The tour bus was almost filled to capacity but all in all it was a very comfortable experience. In my opinion, this really is a fantastic way to see the future of transit in Atlanta and you will also learn some interesting facts and a bit of history while your at it. It's tough to beat given that it is free. Additionally, the tour guide, Heather Hussey-Coker, was excellent and provides a wealth of knowledge about the project and the city.

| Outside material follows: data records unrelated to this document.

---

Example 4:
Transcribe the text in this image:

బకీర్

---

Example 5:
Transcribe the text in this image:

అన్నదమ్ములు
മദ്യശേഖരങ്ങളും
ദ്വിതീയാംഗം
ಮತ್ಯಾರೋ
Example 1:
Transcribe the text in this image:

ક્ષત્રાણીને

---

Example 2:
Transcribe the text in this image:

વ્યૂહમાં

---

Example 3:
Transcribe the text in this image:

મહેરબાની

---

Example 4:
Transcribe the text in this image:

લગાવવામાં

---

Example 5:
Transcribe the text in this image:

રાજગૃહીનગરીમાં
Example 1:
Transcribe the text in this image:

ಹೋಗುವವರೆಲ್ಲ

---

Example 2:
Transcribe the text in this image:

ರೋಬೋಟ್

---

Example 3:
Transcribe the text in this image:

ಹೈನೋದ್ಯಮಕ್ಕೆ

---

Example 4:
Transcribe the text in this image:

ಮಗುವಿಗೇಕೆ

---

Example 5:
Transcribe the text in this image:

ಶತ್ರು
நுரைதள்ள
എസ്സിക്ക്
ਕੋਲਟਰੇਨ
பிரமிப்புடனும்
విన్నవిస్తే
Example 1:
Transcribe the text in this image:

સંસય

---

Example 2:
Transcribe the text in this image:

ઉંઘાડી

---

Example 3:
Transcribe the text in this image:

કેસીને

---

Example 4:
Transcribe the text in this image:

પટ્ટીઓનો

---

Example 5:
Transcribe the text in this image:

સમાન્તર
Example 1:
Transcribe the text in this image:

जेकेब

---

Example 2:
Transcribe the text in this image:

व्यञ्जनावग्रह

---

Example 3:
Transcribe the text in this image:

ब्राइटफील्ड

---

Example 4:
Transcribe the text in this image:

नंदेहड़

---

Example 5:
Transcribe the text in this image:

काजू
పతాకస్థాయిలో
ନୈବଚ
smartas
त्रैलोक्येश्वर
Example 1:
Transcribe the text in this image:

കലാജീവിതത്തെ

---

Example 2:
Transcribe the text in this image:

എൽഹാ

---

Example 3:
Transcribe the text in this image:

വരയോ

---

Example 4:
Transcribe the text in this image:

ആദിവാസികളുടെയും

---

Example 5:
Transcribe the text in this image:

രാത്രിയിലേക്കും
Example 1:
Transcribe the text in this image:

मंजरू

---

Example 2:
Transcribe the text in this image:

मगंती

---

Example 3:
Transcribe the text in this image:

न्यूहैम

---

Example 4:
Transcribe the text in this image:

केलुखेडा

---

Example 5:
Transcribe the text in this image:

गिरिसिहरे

If you are not very familiar with the BeltLine project, you won't find an indepth explanation in this post. Just check out the BeltLine website. In brief, it is a proposed 22 mile loop of light rail transit around the city of Atlanta that will connect ~48 neighborhoods to area businesses, parks and civic institutions. It is expected to spur residential and commercial development along the corridor. Additionally, there are 33 miles of walking/cycling trails that are planned. These will follow the rail line in most places but will diverge in some areas. One of the really great things about the project is that much of the infrastructure already exists in the form of historic rail lines that encircle atlanta. Most of those rail lines are inactive but some are still active. It will take some negotiation with the companies that use these lines before we know for certain exactly what the final route will be.

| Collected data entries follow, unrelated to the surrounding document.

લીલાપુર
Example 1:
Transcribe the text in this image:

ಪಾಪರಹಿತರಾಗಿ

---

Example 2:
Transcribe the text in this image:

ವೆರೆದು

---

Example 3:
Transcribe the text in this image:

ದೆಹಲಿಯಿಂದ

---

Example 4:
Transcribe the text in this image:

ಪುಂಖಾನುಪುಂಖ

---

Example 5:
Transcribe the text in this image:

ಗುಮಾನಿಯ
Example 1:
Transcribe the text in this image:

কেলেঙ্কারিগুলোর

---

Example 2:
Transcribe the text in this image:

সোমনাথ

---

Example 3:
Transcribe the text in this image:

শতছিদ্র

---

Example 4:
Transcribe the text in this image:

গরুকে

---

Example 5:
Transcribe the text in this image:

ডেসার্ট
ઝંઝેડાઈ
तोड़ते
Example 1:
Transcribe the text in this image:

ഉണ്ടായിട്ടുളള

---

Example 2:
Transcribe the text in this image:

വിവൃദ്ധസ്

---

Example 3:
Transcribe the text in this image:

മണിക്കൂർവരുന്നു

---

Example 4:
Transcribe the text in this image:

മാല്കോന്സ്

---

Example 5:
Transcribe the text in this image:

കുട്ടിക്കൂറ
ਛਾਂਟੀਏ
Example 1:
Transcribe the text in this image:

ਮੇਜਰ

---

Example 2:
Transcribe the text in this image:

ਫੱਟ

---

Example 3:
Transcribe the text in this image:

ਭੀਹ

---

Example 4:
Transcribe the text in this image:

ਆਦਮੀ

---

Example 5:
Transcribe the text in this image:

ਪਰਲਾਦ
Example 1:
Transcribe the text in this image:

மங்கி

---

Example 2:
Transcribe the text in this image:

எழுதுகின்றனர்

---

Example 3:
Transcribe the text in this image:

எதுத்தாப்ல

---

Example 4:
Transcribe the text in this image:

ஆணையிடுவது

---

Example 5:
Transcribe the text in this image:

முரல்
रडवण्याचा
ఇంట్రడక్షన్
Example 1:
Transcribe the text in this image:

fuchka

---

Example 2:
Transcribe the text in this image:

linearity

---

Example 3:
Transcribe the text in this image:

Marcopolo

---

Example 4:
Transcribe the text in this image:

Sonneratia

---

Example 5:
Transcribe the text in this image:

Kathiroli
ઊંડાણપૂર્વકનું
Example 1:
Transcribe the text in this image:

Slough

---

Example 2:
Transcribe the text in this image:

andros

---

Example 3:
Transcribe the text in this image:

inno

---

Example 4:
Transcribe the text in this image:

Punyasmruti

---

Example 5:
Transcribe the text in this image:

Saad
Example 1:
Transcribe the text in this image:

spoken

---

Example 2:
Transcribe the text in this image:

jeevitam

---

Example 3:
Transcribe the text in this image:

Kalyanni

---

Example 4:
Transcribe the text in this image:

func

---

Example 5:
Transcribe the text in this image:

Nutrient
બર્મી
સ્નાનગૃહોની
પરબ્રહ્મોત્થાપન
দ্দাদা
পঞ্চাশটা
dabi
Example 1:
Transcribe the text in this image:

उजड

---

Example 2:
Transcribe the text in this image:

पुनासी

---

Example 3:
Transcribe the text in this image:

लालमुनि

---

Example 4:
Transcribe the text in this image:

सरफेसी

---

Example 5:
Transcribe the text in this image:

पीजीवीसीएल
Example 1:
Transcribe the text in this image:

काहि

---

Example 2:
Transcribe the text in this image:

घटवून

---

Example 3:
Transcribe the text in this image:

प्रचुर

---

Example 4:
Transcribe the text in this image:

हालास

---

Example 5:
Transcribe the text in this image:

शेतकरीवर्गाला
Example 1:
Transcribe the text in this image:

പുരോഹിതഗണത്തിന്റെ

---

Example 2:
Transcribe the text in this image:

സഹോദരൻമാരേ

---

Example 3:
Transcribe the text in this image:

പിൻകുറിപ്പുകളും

The tour is about 3 hours and it takes you through a very well planned route that zig zags clockwise around Atlanta following what will eventually be the route of the BeltLine. You receive a map and informaiton packet that will help you follow along with the tour.
As stated earlier, the tour was very interesting and informative. Having lived in the Atlanta area for about 8 years, I thought I knew a lot about the city but Heather quickly proved that there is still a lot for me to learn. Some of the more interesting parts of the tour include:
- Learning that a Ga Tech grad student came up with the idea for one of his graduate projects.

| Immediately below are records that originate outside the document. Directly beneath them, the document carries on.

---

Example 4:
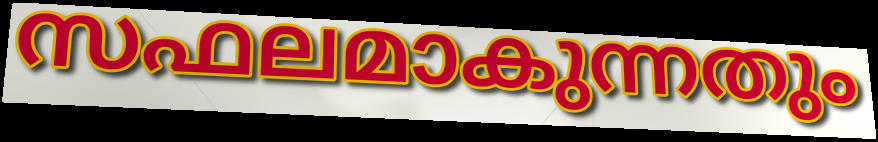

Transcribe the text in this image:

സഫലമാകുന്നതും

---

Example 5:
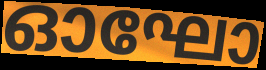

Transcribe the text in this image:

ഓഘോ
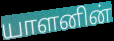
யாளனின்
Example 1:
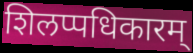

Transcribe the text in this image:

शिलप्पधिकारम्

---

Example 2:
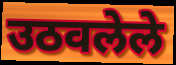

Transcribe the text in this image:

उठवलेले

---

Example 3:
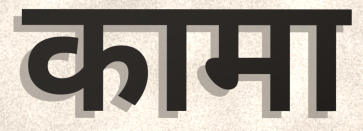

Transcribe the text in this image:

कामा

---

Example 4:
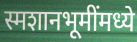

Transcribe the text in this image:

स्मशानभूमींमध्ये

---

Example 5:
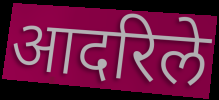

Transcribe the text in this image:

आदरिले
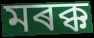
মৰক্ক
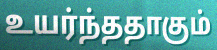
உயர்ந்ததாகும்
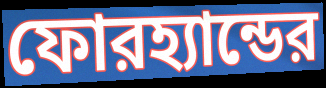
ফোরহ্যান্ডের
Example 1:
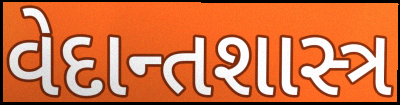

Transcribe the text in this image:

વેદાન્તશાસ્ત્ર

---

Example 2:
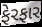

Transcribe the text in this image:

ફેરફાર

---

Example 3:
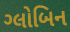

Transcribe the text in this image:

ગ્લોબિન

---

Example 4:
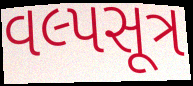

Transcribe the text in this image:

વલ્પસૂત્ર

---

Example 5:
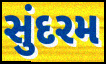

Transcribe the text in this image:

સુંદરમ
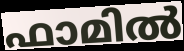
ഫാമിൽ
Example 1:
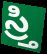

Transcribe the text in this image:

స్ర్తి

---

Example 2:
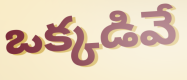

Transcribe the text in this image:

ఒక్కడివే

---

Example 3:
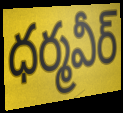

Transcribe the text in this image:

ధర్మవీర్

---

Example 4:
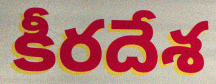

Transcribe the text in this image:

కీరదేశ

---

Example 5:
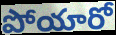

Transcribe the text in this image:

పోయారో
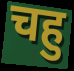
चहु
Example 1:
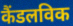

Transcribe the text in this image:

कैंडलविक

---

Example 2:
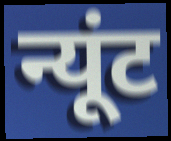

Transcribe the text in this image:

न्यूंट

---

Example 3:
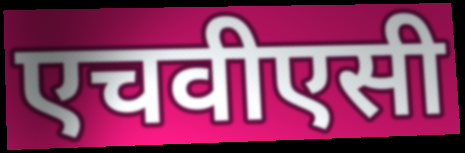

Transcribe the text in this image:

एचवीएसी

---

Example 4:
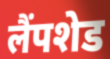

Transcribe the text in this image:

लैंपशेड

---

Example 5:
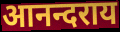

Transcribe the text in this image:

आनन्दराय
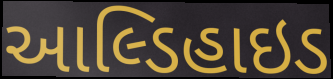
આલ્ડિહાઇડ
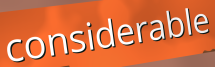
considerable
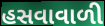
હસવાવાળી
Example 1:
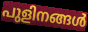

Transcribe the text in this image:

പുളിനങ്ങൾ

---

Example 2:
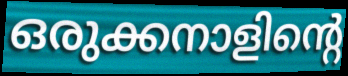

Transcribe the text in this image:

ഒരുക്കനാളിന്റെ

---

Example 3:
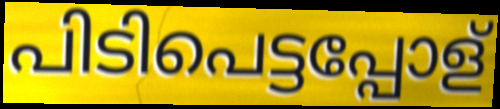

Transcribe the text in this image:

പിടിപെട്ടപ്പോള്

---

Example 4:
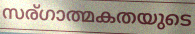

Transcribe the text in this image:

സര്ഗാത്മകതയുടെ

- A stop at what will be the new Westside Resovoir Park (formerly Bellwood Quarry) with a question answer session about the quarry that will be turned into an emergency water supply for the city. We can definitely use 2.4 Billion gallons which will supply Atlanta for 30 days.
- Seeing D.H. Stanton Park and learning about the environmental problems that existed at that site and what is being done to clean the area up and potentially expand the park along the rail line.
- Seeing the significant number of old abandoned sites along the line that will present opportunity for development. Some of these were the old Georgia State Farmer's Market, the 31 acre property owned by the Annie E. Casey Foundation along University Ave. and the Exide Battery Plant
- Potential combined BeltLine & Marta stations.
- The large amount of mixed use development along Huff Rd. We love this kind of development and feel that the BeltLine will spark more of it around the corridor.
These aren't the only things you will see/notice on the tour but I think they are all notable to the green minded residents of Atlanta. Although there will be challenges as this vision moves toward reality, we believe this is a project that should be supported and embraced by the area. It will set an example for the rest of the country to follow on how to creatively use existing infrastructure to improve the lives of the residents.
Thanks to the BeltLine Partnership for the well orgainzed and delivered tour!